● Task prompt:
Can you substitute "Hawks" for "ホークス" throughout the listing below, leaving every other line unchanged and the pictures out of your answer?

Data supplied: Begin

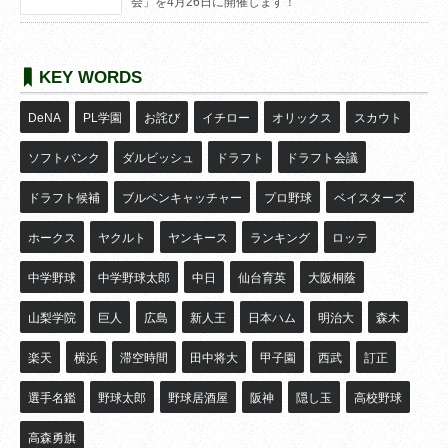
会」を4月26日に開催します！
KEY WORDS
DeNA
PL学園
お詫び
イチロー
オリックス
スカウト
ソフトバンク
ダルビッシュ
ドラフト
ドラフト会議
ドラフト候補
ブルペンキャッチャー
プロ野球
ベイスターズ
ホークス
ヤクルト
ヤンキース
ランキング
ロッテ
中学野球
中学野球太郎
中日
仙台育英
大阪桐蔭
山梨学院
巨人
広島
新人王
日本ハム
明治大
森木
楽天
横浜
滞空時間
田中将大
甲子園
西武
訂正
選手名鑑
野球太郎
野球居酒屋
阪神
隠し玉
高校野球
高森勇旗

Data supplied: End

● Written solution:
会」を4月26日に開催します！
KEY WORDS
DeNA
PL学園
お詫び
イチロー
オリックス
スカウト
ソフトバンク
ダルビッシュ
ドラフト
ドラフト会議
ドラフト候補
ブルペンキャッチャー
プロ野球
ベイスターズ
Hawks
ヤクルト
ヤンキース
ランキング
ロッテ
中学野球
中学野球太郎
中日
仙台育英
大阪桐蔭
山梨学院
巨人
広島
新人王
日本ハム
明治大
森木
楽天
横浜
滞空時間
田中将大
甲子園
西武
訂正
選手名鑑
野球太郎
野球居酒屋
阪神
隠し玉
高校野球
高森勇旗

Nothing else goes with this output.